Mastering the Game of Guandan with Deep Reinforcement Learning and Behavior Regulating
Yifan Yanggong, Hao Pan, Lei Wang
TL;DR
This work addresses mastering Guandan, a challenging imperfect-information card game, by introducing GuanZero, a Deep Monte-Carlo framework augmented with a novel state-action encoding that regulates cooperative behaviors. The approach combines distributed learning, LSTM-based history encoding, and a six-layer feedforward network to estimate $Q(s,a)$ and guide decision-making. Empirical results show GuanZero outperforms random and rule-based baselines and benefits notably from explicit behavior regulation (cooperating, dwarfing, assisting), with training converging in under a week.

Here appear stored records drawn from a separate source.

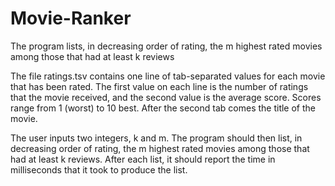 # Movie-Ranker
The program lists, in decreasing order of rating, the m highest rated movies among those that had at least k reviews

The file ratings.tsv contains one line of tab-separated values for each movie that has been rated. The first value on each line is the number of ratings that the movie received, and the second value is the average score. Scores range from 1 (worst) to 10 best. After the second tab comes the title of the movie.

The user inputs two integers, k and m. The program should then list, in decreasing order of rating, the m highest rated movies among those that had at least k reviews. After each list, it should report the time in milliseconds that it took to produce the list.
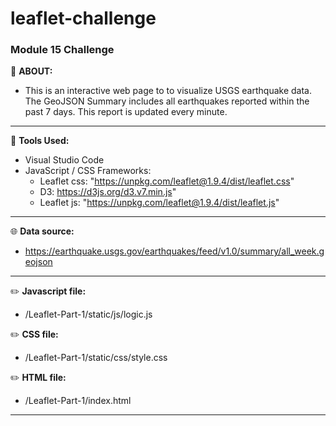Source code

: # leaflet-challenge
### Module 15 Challenge

:memo:
**ABOUT:**
  - This is an interactive web page to to visualize USGS earthquake data.
The GeoJSON Summary includes all earthquakes reported within the past 7 days.
This report is updated every minute.
 
---
:wrench:
**Tools Used:**
  - Visual Studio Code
  - JavaScript / CSS Frameworks:
    - Leaflet css: "https://unpkg.com/leaflet@1.9.4/dist/leaflet.css"
    - D3: https://d3js.org/d3.v7.min.js"
    - Leaflet js: "https://unpkg.com/leaflet@1.9.4/dist/leaflet.js"
    
---
:globe_with_meridians:
**Data source:**
  - https://earthquake.usgs.gov/earthquakes/feed/v1.0/summary/all_week.geojson

---
:pencil2:
**Javascript file:**
  - /Leaflet-Part-1/static/js/logic.js

:pencil2:
**CSS file:**
  - /Leaflet-Part-1/static/css/style.css

:pencil2:
**HTML file:**
  - /Leaflet-Part-1/index.html

---
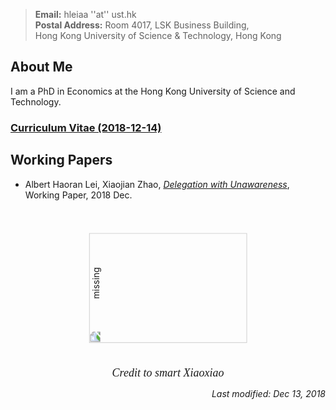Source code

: > **Email:** hleiaa ''at'' ust.hk <br> **Postal Address:** Room 4017, LSK Business Building, <br>
> Hong Kong University of Science & Technology, Hong Kong


## About Me

I am a PhD in Economics at the Hong Kong University of Science and Technology. 

### [Curriculum Vitae (2018-12-14)](https://albertlei.github.io/cv/cv.pdf)


## Working Papers
- Albert Haoran Lei, Xiaojian Zhao, [_Delegation with Unawareness_](https://papers.ssrn.com/sol3/papers.cfm?abstract_id=3300732#), Working Paper, 2018 Dec.


<center>
  <figure>
    <img src='https://user-images.githubusercontent.com/16741954/53255641-016e1f80-3701-11e9-9e6d-ec4a209a4815.jpg' alt='missing' style="transform:rotate(270deg);" width="176" height="252.8">
    <figcaption>
      <font face = "Lucida Calligraphy, Lucida Console">
        <font size = "+1">
          <I> Credit to smart Xiaoxiao </I>
        </font>
      </font>
    </figcaption>
  </figure>
</center>  

<p align="right"><I>Last modified: Dec 13, 2018</I></p>
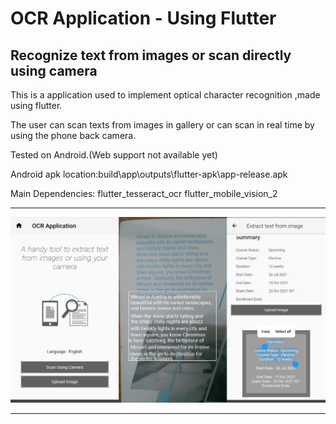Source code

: # OCR Application - Using Flutter 

## Recognize text from images or scan directly using camera

This is a application used to implement optical character recognition ,made using flutter.

The user can scan texts from images in gallery or can scan in real time by using the phone back camera.

Tested on Android.(Web support not available yet)


Android apk location:build\app\outputs\flutter-apk\app-release.apk

Main Dependencies:
flutter_tesseract_ocr 
flutter_mobile_vision_2



------------------------------------------------------------------------------------

![Alt text](/Screenshots/screenshots_merged.png?raw=true "Screenshots")

-------------------------------------------------------------------------------------
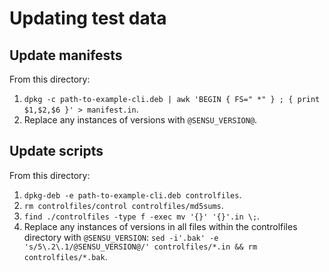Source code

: # Updating test data

## Update manifests

From this directory:

1. `dpkg -c path-to-example-cli.deb | awk 'BEGIN { FS=" *" } ; { print $1,$2,$6 }' > manifest.in`.
2. Replace any instances of versions with `@SENSU_VERSION@`.

## Update scripts

From this directory:

1. `dpkg-deb -e path-to-example-cli.deb controlfiles`.
2. `rm controlfiles/control controlfiles/md5sums`.
3. `find ./controlfiles -type f -exec mv '{}' '{}'.in \;`.
4. Replace any instances of versions in all files within the controlfiles directory 
   with `@SENSU_VERSION`:
   `sed -i'.bak' -e 's/5\.2\.1/@SENSU_VERSION@/' controlfiles/*.in && rm controlfiles/*.bak`.
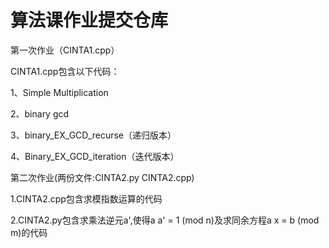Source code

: # 算法课作业提交仓库

第一次作业（CINTA1.cpp）

CINTA1.cpp包含以下代码：

1、Simple Multiplication

2、binary gcd

3、binary_EX_GCD_recurse（递归版本）

4、Binary_EX_GCD_iteration（迭代版本）


第二次作业(两份文件:CINTA2.py  CINTA2.cpp)

1.CINTA2.cpp包含求模指数运算的代码

2.CINTA2.py包含求乘法逆元a',使得a a' = 1 (mod n)及求同余方程a x = b (mod m)的代码
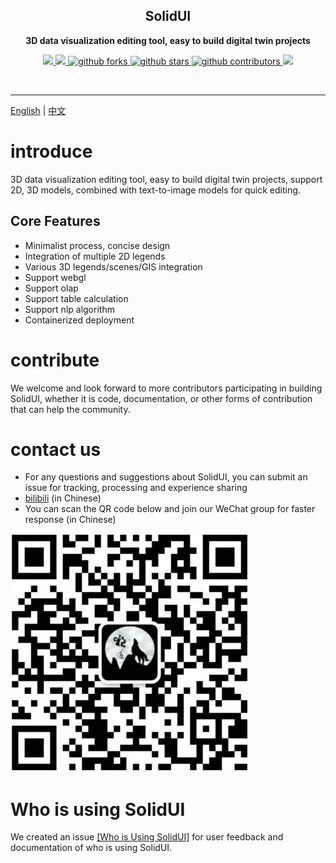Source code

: <h2 align="center">
  SolidUI
</h2>

<p align="center">
  <strong>3D data visualization editing tool, easy to build digital twin projects</strong>
</p>


<p align="center">
    <a target="_blank" href="https://github.com/CloudOrc/SolidUI/blob/main/LICENSE">
        <img src="https://img.shields.io/badge/License-Apache%202.0-blue.svg?label=license" />
    </a>
    <a target="_blank" href="https://www.oracle.com/technetwork/java/javase/downloads/index.html">
        <img src="https://img.shields.io/badge/JDK-8-green.svg" />
    </a>

   <a target="_blank" href='https://github.com/CloudOrc/SolidUI'>
        <img src="https://img.shields.io/github/forks/CloudOrc/SolidUI.svg" alt="github forks"/>
   </a>
   <a target="_blank" href='https://github.com/CloudOrc/SolidUI'>
        <img src="https://img.shields.io/github/stars/CloudOrc/SolidUI.svg" alt="github stars"/>
   </a>
   <a target="_blank" href='https://github.com/CloudOrc/SolidUI'>
        <img src="https://img.shields.io/github/contributors/CloudOrc/SolidUI.svg" alt="github contributors"/>
   </a>
  <a target="_blank" href="https://badges.toozhao.com/stats/01GS2TEBGN98QRTZ1F3K0Y7XCG">
       <img src="https://badges.toozhao.com/badges/01GS2TEBGN98QRTZ1F3K0Y7XCG/green.svg" />
  </a>

</p>
<br/>

---
[English](README.md) | [中文](README_CN.md)

# introduce
3D data visualization editing tool, easy to build digital twin projects, support 2D, 3D models, combined with text-to-image models for quick editing.

## Core Features

* Minimalist process, concise design
* Integration of multiple 2D legends
* Various 3D legends/scenes/GIS integration
* Support webgl
* Support olap
* Support table calculation
* Support nlp algorithm
* Containerized deployment



# contribute

We welcome and look forward to more contributors participating in building SolidUI, whether it is code, documentation, or other forms of contribution that can help the community.


# contact us

- For any questions and suggestions about SolidUI, you can submit an issue for tracking, processing and experience sharing
- [bilibili](https://space.bilibili.com/472576729) (in Chinese)  
- You can scan the QR code below and join our WeChat group for faster response (in Chinese)

![SolidUI](docs/images/solidui_contact_01.jpg)

# Who is using SolidUI

We created an issue [[Who is Using SolidUI]](https://github.com/CloudOrc/SolidUI/issues/1) for user feedback and documentation of who is using SolidUI.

The study advances AI in complex, multi-agent, imperfect-information domains and points to future enhancements in behavior automation and tribute-strategy learning.
Abstract
Games are a simplified model of reality and often serve as a favored platform for Artificial Intelligence (AI) research. Much of the research is concerned with game-playing agents and their decision making processes. The game of Guandan (literally, "throwing eggs") is a challenging game where even professional human players struggle to make the right decision at times. In this paper we propose a framework named GuanZero for AI agents to master this game using Monte-Carlo methods and deep neural networks. The main contribution of this paper is about regulating agents' behavior through a carefully designed neural network encoding scheme. We then demonstrate the effectiveness of the proposed framework by comparing it with state-of-the-art approaches.